## WORK INSTRUCTION:
Lay out the lines from the one that has "Does the chart have visible grid lines?" through the end of the records as a numbered list, skipping blank lines. Leave the pictures out.

::: SUPPLIED DATA :::

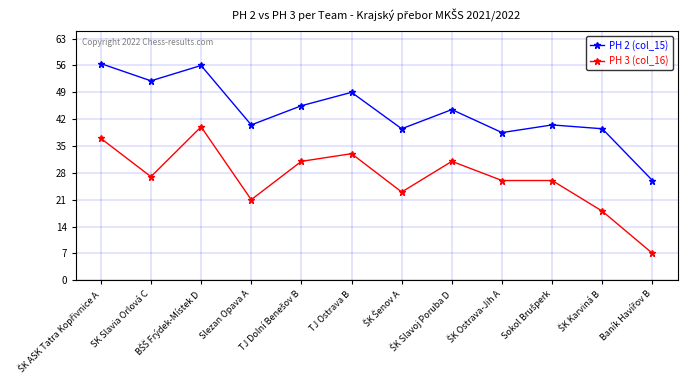

What is the minimum value shown in the chart?

7.0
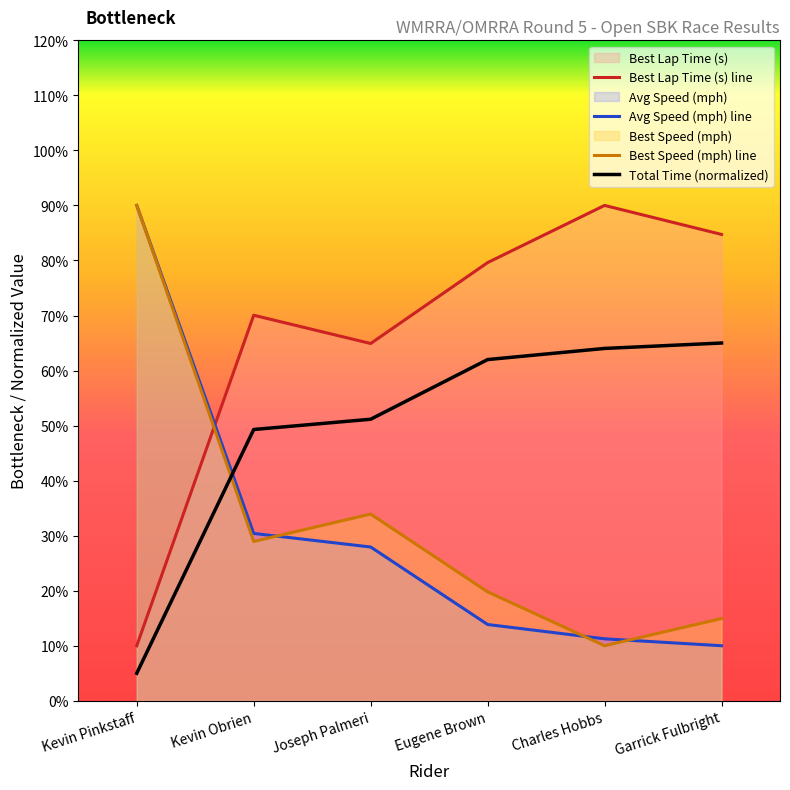

How many data points in Average Speed are above 27?

3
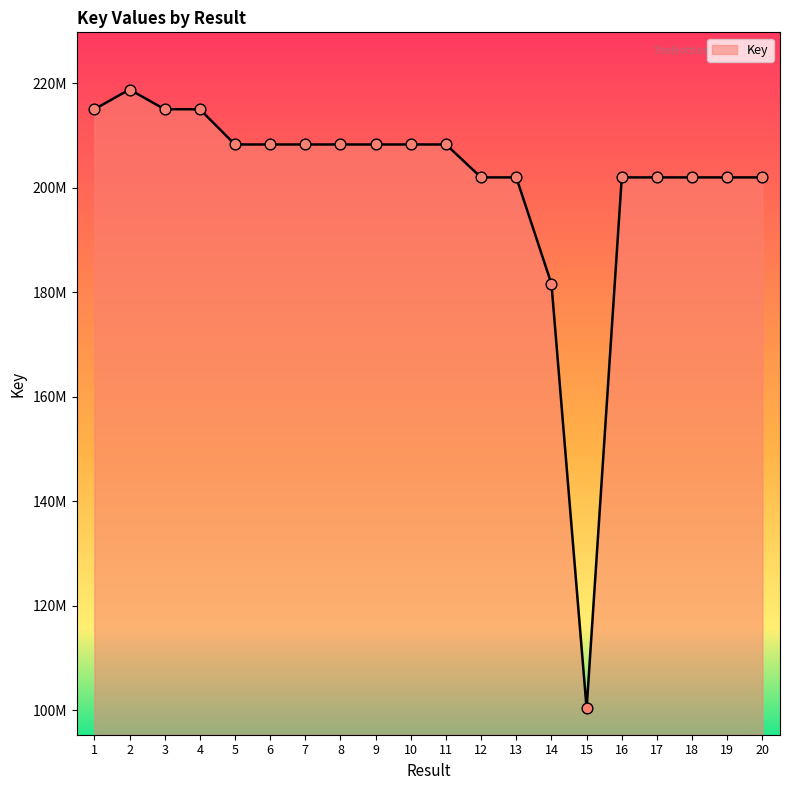

Does the chart have visible grid lines?

No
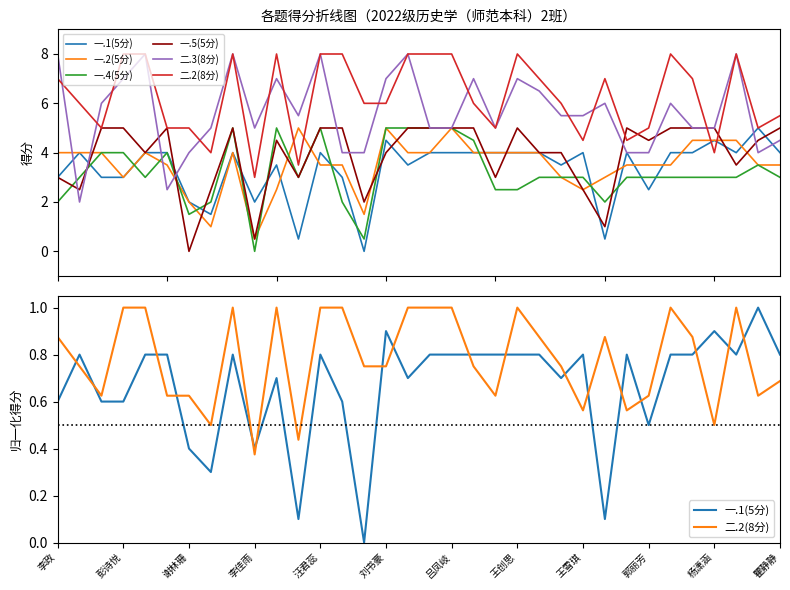

Which has a higher value, 吕凤岐 or 王雪琪?

吕凤岐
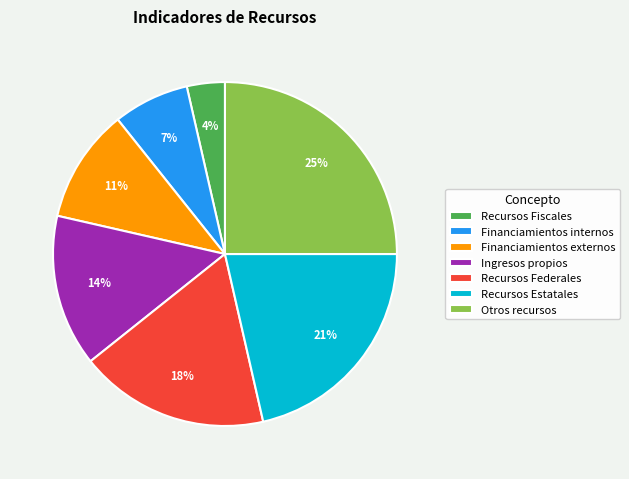

Count the number of slices in the pie.

7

:::

## ANSWER BOX:
1. Does the chart have visible grid lines?
2. No
3. Which has a higher value, 吕凤岐 or 王雪琪?
4. 吕凤岐
5. Count the number of slices in the pie.
6. 7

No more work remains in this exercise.